_Given text_
....

Sunday 8 December 2013

Estancia, Iloilo. The lively school turned into a ghost town.

NIPC or Northern Iloilo Polytechnic College was known as Western Visayas College of Fisheries or simply Fisheries to Estanciahanons. It is nestled uphill overlooking the breath taking sea scape of the Estancia Bay.

THE ALTER HEART OF ESTANCIA
The school is also a playground to many  families, young and old, and the park of Estanciahanons specially  when on sunsets, people stroll to see the majestic presence of the islands and catch the freshest of sea breeze from the ocean. Most importantly, it is home to thousands of young students from many parts of Iloilo and neighboring  islands. NIPC co-exists with Estancia, bringing in students by the buckets that stimulates commerce as well. Of course, producing our future citizens to help run our town and elsewhere in huge magnitude.

....

_Dataset content_
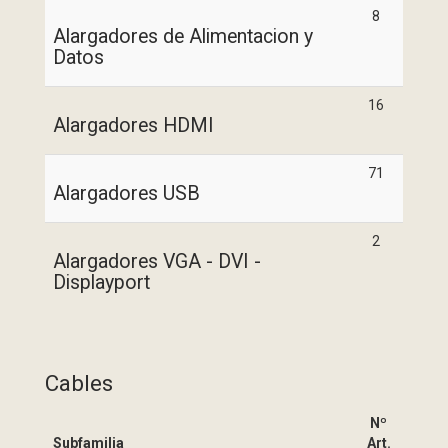
8
Alargadores de Alimentacion y
Datos
16
Alargadores HDMI
71
Alargadores USB
2
Alargadores VGA - DVI -
Displayport
Cables
Nº
Subfamilia
Art.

....

_Exercise brief_
Reproduce the entire Estancia school post word for word.

_Task response_
Sunday 8 December 2013

Estancia, Iloilo. The lively school turned into a ghost town.

NIPC or Northern Iloilo Polytechnic College was known as Western Visayas College of Fisheries or simply Fisheries to Estanciahanons. It is nestled uphill overlooking the breath taking sea scape of the Estancia Bay.

THE ALTER HEART OF ESTANCIA
The school is also a playground to many  families, young and old, and the park of Estanciahanons specially  when on sunsets, people stroll to see the majestic presence of the islands and catch the freshest of sea breeze from the ocean. Most importantly, it is home to thousands of young students from many parts of Iloilo and neighboring  islands. NIPC co-exists with Estancia, bringing in students by the buckets that stimulates commerce as well. Of course, producing our future citizens to help run our town and elsewhere in huge magnitude.